+++ TEXT BLOCK +++
Yoweri Kaguta Museveni's rise from a little-known University of Dar es Salaam graduate to President of Uganda took many people by surprise. Yet Mr Museveni's ambition and political activism can be traced much earlier.
Born around 1944 in a peasant and pastoralist background in Ankole, to Mr Amos Kaguta and the late Ms Esteri Kokundeka, Museveni got his name from the 'Abaseveni,' as Ugandan servicemen who fought in World War II under the Seventh Regiment of the King's African Rifles were known locally.
In his 1997 autobiography, 'Sowing the Mustard Seed,' Museveni says his childhood was simple and revolved around the cattle-keeping traditions of the Banyankole. He found time for school, attending Mbarara High School and later Ntare School, before joining Dar Es Salaam University in 1967.
According to the official State House website, President Museveni's earliest leadership role came in 1966 when he led a campaign against colonial-era policies by mobilising peasants in northern Ankole to fence their land and urging them not to vacate it.
Nothing at this point indicated that Museveni was destined for power. Mzee Boniface Byanyima, the former national chairman of the Democratic Party, who was the schoolmaster at Mbarara High, got to know Museveni quite well, and described him as an 'average student' of whom he expected little.
"He used to spend holidays at my house," Byanyima told Sunday Monitor in a September 2001 interview. "You see a leader should at that age show signs, for example being a prefect. But he was not such a type; he struck me as a bad man," Byanyima added.
(Mzee Byanyima is the father of Winnie, wife of Museveni chief challenger Kizza Besigye, who is in detention on charges of terrorism and treason).
Mr Augustine Ruzindana, who went to Ntare with Museveni, served his government and then fell out to join the opposition Forum for Democratic Change, says Museveni played a peripheral role in student leadership at the school.
"He was a member of some society, I don't remember whether it was the Scripture Union or Entertainment Society but there is one election he lost and he took it badly. Now when I see how he fears elections, I think it is not new," Ruzindana told the Weekly Observer in a recent interview.
+++ RECORDS SHOWN +++
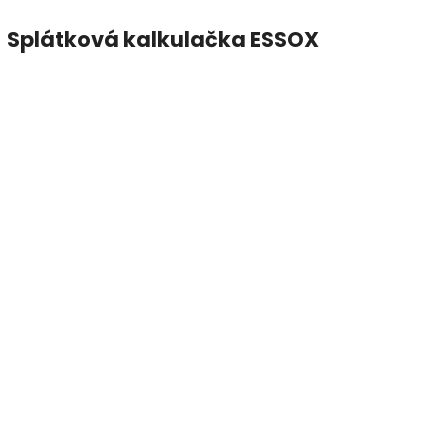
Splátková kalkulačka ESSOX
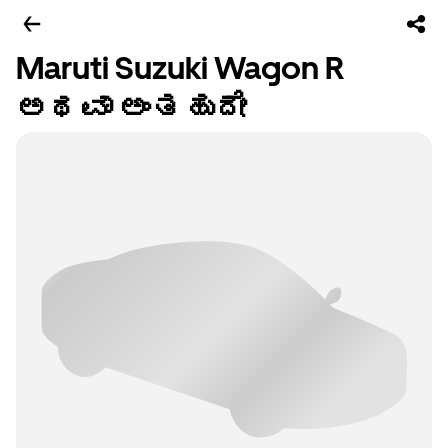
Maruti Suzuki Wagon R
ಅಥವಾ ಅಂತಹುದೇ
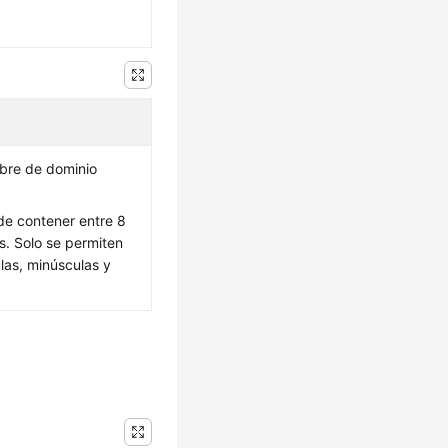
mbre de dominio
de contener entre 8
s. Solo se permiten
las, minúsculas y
+++
EXERCISE TASKS:
(a) Extract the stretch of the passage on Museveni's early life from "Born around 1944" through "to vacate it.", word for word.
(b) Copy every line of the listing word for word, omitting the pictures.

SOLVED PROBLEMS:
(a)
Born around 1944 in a peasant and pastoralist background in Ankole, to Mr Amos Kaguta and the late Ms Esteri Kokundeka, Museveni got his name from the 'Abaseveni,' as Ugandan servicemen who fought in World War II under the Seventh Regiment of the King's African Rifles were known locally.
In his 1997 autobiography, 'Sowing the Mustard Seed,' Museveni says his childhood was simple and revolved around the cattle-keeping traditions of the Banyankole. He found time for school, attending Mbarara High School and later Ntare School, before joining Dar Es Salaam University in 1967.
According to the official State House website, President Museveni's earliest leadership role came in 1966 when he led a campaign against colonial-era policies by mobilising peasants in northern Ankole to fence their land and urging them not to vacate it.

(b)
Splátková kalkulačka ESSOX
Maruti Suzuki Wagon R
ಅಥವಾ ಅಂತಹುದೇ
mbre de dominio
de contener entre 8
s. Solo se permiten
las, minúsculas y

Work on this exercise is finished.